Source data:

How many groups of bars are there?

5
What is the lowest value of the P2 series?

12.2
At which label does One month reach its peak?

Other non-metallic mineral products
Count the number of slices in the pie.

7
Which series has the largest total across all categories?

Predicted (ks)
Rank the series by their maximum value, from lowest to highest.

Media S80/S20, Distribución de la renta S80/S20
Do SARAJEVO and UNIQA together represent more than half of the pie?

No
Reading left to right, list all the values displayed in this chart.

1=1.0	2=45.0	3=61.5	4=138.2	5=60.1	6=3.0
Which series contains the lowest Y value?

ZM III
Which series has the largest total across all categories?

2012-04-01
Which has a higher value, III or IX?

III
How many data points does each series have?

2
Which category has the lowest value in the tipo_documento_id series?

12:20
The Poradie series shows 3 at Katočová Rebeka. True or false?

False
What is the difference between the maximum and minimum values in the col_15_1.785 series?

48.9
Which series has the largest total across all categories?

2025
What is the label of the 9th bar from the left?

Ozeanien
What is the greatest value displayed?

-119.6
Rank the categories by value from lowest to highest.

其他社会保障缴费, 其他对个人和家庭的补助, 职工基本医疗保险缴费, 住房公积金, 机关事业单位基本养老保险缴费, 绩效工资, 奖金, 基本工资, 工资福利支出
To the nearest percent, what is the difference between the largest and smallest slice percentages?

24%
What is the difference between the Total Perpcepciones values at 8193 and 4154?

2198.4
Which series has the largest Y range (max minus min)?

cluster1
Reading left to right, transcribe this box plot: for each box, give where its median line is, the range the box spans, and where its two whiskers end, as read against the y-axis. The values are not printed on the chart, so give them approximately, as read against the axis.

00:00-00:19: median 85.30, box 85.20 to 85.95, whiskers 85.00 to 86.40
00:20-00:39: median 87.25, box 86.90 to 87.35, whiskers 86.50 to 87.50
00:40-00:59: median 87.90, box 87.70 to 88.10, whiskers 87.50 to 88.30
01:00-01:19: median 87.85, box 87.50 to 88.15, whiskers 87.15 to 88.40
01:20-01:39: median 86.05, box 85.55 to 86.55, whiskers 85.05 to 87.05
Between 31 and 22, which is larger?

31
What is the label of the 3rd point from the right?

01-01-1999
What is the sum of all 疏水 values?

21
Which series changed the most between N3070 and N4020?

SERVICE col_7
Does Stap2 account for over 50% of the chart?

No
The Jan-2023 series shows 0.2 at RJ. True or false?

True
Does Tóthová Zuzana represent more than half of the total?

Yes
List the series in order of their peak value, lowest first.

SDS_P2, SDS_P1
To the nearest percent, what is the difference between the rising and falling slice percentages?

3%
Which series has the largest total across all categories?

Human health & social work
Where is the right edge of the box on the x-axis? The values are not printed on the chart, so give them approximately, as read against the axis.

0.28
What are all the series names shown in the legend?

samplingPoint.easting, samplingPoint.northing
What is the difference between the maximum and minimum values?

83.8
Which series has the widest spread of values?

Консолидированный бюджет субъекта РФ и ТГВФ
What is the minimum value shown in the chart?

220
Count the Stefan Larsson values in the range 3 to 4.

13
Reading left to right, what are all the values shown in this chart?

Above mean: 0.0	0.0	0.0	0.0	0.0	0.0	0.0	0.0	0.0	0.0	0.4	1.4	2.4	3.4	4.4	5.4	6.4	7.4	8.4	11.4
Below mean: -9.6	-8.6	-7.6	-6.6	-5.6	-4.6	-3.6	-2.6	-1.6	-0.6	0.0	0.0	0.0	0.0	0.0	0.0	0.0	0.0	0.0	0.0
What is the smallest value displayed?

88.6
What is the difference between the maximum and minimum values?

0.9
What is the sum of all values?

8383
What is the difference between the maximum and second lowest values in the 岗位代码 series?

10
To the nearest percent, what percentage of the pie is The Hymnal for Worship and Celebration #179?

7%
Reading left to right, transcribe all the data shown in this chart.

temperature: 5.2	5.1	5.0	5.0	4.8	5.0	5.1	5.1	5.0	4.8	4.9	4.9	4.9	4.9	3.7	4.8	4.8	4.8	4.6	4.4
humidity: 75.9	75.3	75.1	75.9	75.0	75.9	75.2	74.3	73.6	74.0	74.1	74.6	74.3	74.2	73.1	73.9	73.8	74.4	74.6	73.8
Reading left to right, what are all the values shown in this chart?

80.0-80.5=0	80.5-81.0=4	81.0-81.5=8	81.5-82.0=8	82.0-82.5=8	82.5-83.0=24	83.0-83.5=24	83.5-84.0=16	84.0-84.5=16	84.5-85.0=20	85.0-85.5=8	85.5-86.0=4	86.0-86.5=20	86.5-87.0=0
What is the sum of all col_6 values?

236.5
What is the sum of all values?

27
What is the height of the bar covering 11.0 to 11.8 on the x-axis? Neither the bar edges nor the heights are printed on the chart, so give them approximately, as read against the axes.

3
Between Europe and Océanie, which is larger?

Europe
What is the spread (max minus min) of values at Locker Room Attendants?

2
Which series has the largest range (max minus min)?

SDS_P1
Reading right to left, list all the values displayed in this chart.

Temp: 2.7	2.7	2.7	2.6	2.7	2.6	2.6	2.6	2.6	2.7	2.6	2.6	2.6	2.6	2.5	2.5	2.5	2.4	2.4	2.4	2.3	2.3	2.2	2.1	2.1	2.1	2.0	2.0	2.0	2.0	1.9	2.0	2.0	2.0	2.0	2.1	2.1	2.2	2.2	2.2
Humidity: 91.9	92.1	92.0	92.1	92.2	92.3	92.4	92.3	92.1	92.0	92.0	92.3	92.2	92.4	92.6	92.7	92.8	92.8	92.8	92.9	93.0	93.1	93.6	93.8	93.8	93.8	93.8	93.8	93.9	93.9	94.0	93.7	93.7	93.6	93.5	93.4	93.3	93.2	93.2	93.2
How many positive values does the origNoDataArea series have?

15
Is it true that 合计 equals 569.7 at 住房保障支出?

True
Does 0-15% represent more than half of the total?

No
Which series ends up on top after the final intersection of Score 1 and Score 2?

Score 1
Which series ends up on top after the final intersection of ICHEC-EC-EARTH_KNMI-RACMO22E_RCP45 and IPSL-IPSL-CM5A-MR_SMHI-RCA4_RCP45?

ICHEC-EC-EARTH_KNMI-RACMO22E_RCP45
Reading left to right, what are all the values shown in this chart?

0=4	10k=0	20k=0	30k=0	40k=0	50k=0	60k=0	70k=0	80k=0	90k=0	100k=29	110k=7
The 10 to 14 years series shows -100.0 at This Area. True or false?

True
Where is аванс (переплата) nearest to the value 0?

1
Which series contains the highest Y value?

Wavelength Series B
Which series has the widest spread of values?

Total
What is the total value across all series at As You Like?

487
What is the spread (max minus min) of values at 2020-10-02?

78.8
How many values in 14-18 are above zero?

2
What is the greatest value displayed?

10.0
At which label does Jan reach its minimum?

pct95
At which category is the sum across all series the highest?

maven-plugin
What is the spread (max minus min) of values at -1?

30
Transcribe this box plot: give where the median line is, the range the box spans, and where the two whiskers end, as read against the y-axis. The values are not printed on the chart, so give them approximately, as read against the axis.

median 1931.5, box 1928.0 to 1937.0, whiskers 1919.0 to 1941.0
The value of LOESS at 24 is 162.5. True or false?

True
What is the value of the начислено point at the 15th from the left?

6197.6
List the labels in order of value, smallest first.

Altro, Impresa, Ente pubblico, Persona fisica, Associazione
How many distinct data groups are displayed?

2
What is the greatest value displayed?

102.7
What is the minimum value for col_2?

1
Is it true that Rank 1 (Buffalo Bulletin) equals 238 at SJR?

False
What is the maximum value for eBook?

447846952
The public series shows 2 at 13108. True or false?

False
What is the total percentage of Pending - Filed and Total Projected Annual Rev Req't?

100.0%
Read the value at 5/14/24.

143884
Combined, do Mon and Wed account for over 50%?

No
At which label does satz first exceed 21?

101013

## THE TASK
Rewrite all of the source data lines above as a numbered list, omitting every blank line.

## RESULT FOR THIS EXERCISE
1. How many groups of bars are there?
2. 5
3. What is the lowest value of the P2 series?
4. 12.2
5. At which label does One month reach its peak?
6. Other non-metallic mineral products
7. Count the number of slices in the pie.
8. 7
9. Which series has the largest total across all categories?
10. Predicted (ks)
11. Rank the series by their maximum value, from lowest to highest.
12. Media S80/S20, Distribución de la renta S80/S20
13. Do SARAJEVO and UNIQA together represent more than half of the pie?
14. No
15. Reading left to right, list all the values displayed in this chart.
16. 1=1.0	2=45.0	3=61.5	4=138.2	5=60.1	6=3.0
17. Which series contains the lowest Y value?
18. ZM III
19. Which series has the largest total across all categories?
20. 2012-04-01
21. Which has a higher value, III or IX?
22. III
23. How many data points does each series have?
24. 2
25. Which category has the lowest value in the tipo_documento_id series?
26. 12:20
27. The Poradie series shows 3 at Katočová Rebeka. True or false?
28. False
29. What is the difference between the maximum and minimum values in the col_15_1.785 series?
30. 48.9
31. Which series has the largest total across all categories?
32. 2025
33. What is the label of the 9th bar from the left?
34. Ozeanien
35. What is the greatest value displayed?
36. -119.6
37. Rank the categories by value from lowest to highest.
38. 其他社会保障缴费, 其他对个人和家庭的补助, 职工基本医疗保险缴费, 住房公积金, 机关事业单位基本养老保险缴费, 绩效工资, 奖金, 基本工资, 工资福利支出
39. To the nearest percent, what is the difference between the largest and smallest slice percentages?
40. 24%
41. What is the difference between the Total Perpcepciones values at 8193 and 4154?
42. 2198.4
43. Which series has the largest Y range (max minus min)?
44. cluster1
45. Reading left to right, transcribe this box plot: for each box, give where its median line is, the range the box spans, and where its two whiskers end, as read against the y-axis. The values are not printed on the chart, so give them approximately, as read against the axis.
46. 00:00-00:19: median 85.30, box 85.20 to 85.95, whiskers 85.00 to 86.40
47. 00:20-00:39: median 87.25, box 86.90 to 87.35, whiskers 86.50 to 87.50
48. 00:40-00:59: median 87.90, box 87.70 to 88.10, whiskers 87.50 to 88.30
49. 01:00-01:19: median 87.85, box 87.50 to 88.15, whiskers 87.15 to 88.40
50. 01:20-01:39: median 86.05, box 85.55 to 86.55, whiskers 85.05 to 87.05
51. Between 31 and 22, which is larger?
52. 31
53. What is the label of the 3rd point from the right?
54. 01-01-1999
55. What is the sum of all 疏水 values?
56. 21
57. Which series changed the most between N3070 and N4020?
58. SERVICE col_7
59. Does Stap2 account for over 50% of the chart?
60. No
61. The Jan-2023 series shows 0.2 at RJ. True or false?
62. True
63. Does Tóthová Zuzana represent more than half of the total?
64. Yes
65. List the series in order of their peak value, lowest first.
66. SDS_P2, SDS_P1
67. To the nearest percent, what is the difference between the rising and falling slice percentages?
68. 3%
69. Which series has the largest total across all categories?
70. Human health & social work
71. Where is the right edge of the box on the x-axis? The values are not printed on the chart, so give them approximately, as read against the axis.
72. 0.28
73. What are all the series names shown in the legend?
74. samplingPoint.easting, samplingPoint.northing
75. What is the difference between the maximum and minimum values?
76. 83.8
77. Which series has the widest spread of values?
78. Консолидированный бюджет субъекта РФ и ТГВФ
79. What is the minimum value shown in the chart?
80. 220
81. Count the Stefan Larsson values in the range 3 to 4.
82. 13
83. Reading left to right, what are all the values shown in this chart?
84. Above mean: 0.0	0.0	0.0	0.0	0.0	0.0	0.0	0.0	0.0	0.0	0.4	1.4	2.4	3.4	4.4	5.4	6.4	7.4	8.4	11.4
85. Below mean: -9.6	-8.6	-7.6	-6.6	-5.6	-4.6	-3.6	-2.6	-1.6	-0.6	0.0	0.0	0.0	0.0	0.0	0.0	0.0	0.0	0.0	0.0
86. What is the smallest value displayed?
87. 88.6
88. What is the difference between the maximum and minimum values?
89. 0.9
90. What is the sum of all values?
91. 8383
92. What is the difference between the maximum and second lowest values in the 岗位代码 series?
93. 10
94. To the nearest percent, what percentage of the pie is The Hymnal for Worship and Celebration #179?
95. 7%
96. Reading left to right, transcribe all the data shown in this chart.
97. temperature: 5.2	5.1	5.0	5.0	4.8	5.0	5.1	5.1	5.0	4.8	4.9	4.9	4.9	4.9	3.7	4.8	4.8	4.8	4.6	4.4
98. humidity: 75.9	75.3	75.1	75.9	75.0	75.9	75.2	74.3	73.6	74.0	74.1	74.6	74.3	74.2	73.1	73.9	73.8	74.4	74.6	73.8
99. Reading left to right, what are all the values shown in this chart?
100. 80.0-80.5=0	80.5-81.0=4	81.0-81.5=8	81.5-82.0=8	82.0-82.5=8	82.5-83.0=24	83.0-83.5=24	83.5-84.0=16	84.0-84.5=16	84.5-85.0=20	85.0-85.5=8	85.5-86.0=4	86.0-86.5=20	86.5-87.0=0
101. What is the sum of all col_6 values?
102. 236.5
103. What is the sum of all values?
104. 27
105. What is the height of the bar covering 11.0 to 11.8 on the x-axis? Neither the bar edges nor the heights are printed on the chart, so give them approximately, as read against the axes.
106. 3
107. Between Europe and Océanie, which is larger?
108. Europe
109. What is the spread (max minus min) of values at Locker Room Attendants?
110. 2
111. Which series has the largest range (max minus min)?
112. SDS_P1
113. Reading right to left, list all the values displayed in this chart.
114. Temp: 2.7	2.7	2.7	2.6	2.7	2.6	2.6	2.6	2.6	2.7	2.6	2.6	2.6	2.6	2.5	2.5	2.5	2.4	2.4	2.4	2.3	2.3	2.2	2.1	2.1	2.1	2.0	2.0	2.0	2.0	1.9	2.0	2.0	2.0	2.0	2.1	2.1	2.2	2.2	2.2
115. Humidity: 91.9	92.1	92.0	92.1	92.2	92.3	92.4	92.3	92.1	92.0	92.0	92.3	92.2	92.4	92.6	92.7	92.8	92.8	92.8	92.9	93.0	93.1	93.6	93.8	93.8	93.8	93.8	93.8	93.9	93.9	94.0	93.7	93.7	93.6	93.5	93.4	93.3	93.2	93.2	93.2
116. How many positive values does the origNoDataArea series have?
117. 15
118. Is it true that 合计 equals 569.7 at 住房保障支出?
119. True
120. Does 0-15% represent more than half of the total?
121. No
122. Which series ends up on top after the final intersection of Score 1 and Score 2?
123. Score 1
124. Which series ends up on top after the final intersection of ICHEC-EC-EARTH_KNMI-RACMO22E_RCP45 and IPSL-IPSL-CM5A-MR_SMHI-RCA4_RCP45?
125. ICHEC-EC-EARTH_KNMI-RACMO22E_RCP45
126. Reading left to right, what are all the values shown in this chart?
127. 0=4	10k=0	20k=0	30k=0	40k=0	50k=0	60k=0	70k=0	80k=0	90k=0	100k=29	110k=7
128. The 10 to 14 years series shows -100.0 at This Area. True or false?
129. True
130. Where is аванс (переплата) nearest to the value 0?
131. 1
132. Which series contains the highest Y value?
133. Wavelength Series B
134. Which series has the widest spread of values?
135. Total
136. What is the total value across all series at As You Like?
137. 487
138. What is the spread (max minus min) of values at 2020-10-02?
139. 78.8
140. How many values in 14-18 are above zero?
141. 2
142. What is the greatest value displayed?
143. 10.0
144. At which label does Jan reach its minimum?
145. pct95
146. At which category is the sum across all series the highest?
147. maven-plugin
148. What is the spread (max minus min) of values at -1?
149. 30
150. Transcribe this box plot: give where the median line is, the range the box spans, and where the two whiskers end, as read against the y-axis. The values are not printed on the chart, so give them approximately, as read against the axis.
151. median 1931.5, box 1928.0 to 1937.0, whiskers 1919.0 to 1941.0
152. The value of LOESS at 24 is 162.5. True or false?
153. True
154. What is the value of the начислено point at the 15th from the left?
155. 6197.6
156. List the labels in order of value, smallest first.
157. Altro, Impresa, Ente pubblico, Persona fisica, Associazione
158. How many distinct data groups are displayed?
159. 2
160. What is the greatest value displayed?
161. 102.7
162. What is the minimum value for col_2?
163. 1
164. Is it true that Rank 1 (Buffalo Bulletin) equals 238 at SJR?
165. False
166. What is the maximum value for eBook?
167. 447846952
168. The public series shows 2 at 13108. True or false?
169. False
170. What is the total percentage of Pending - Filed and Total Projected Annual Rev Req't?
171. 100.0%
172. Read the value at 5/14/24.
173. 143884
174. Combined, do Mon and Wed account for over 50%?
175. No
176. At which label does satz first exceed 21?
177. 101013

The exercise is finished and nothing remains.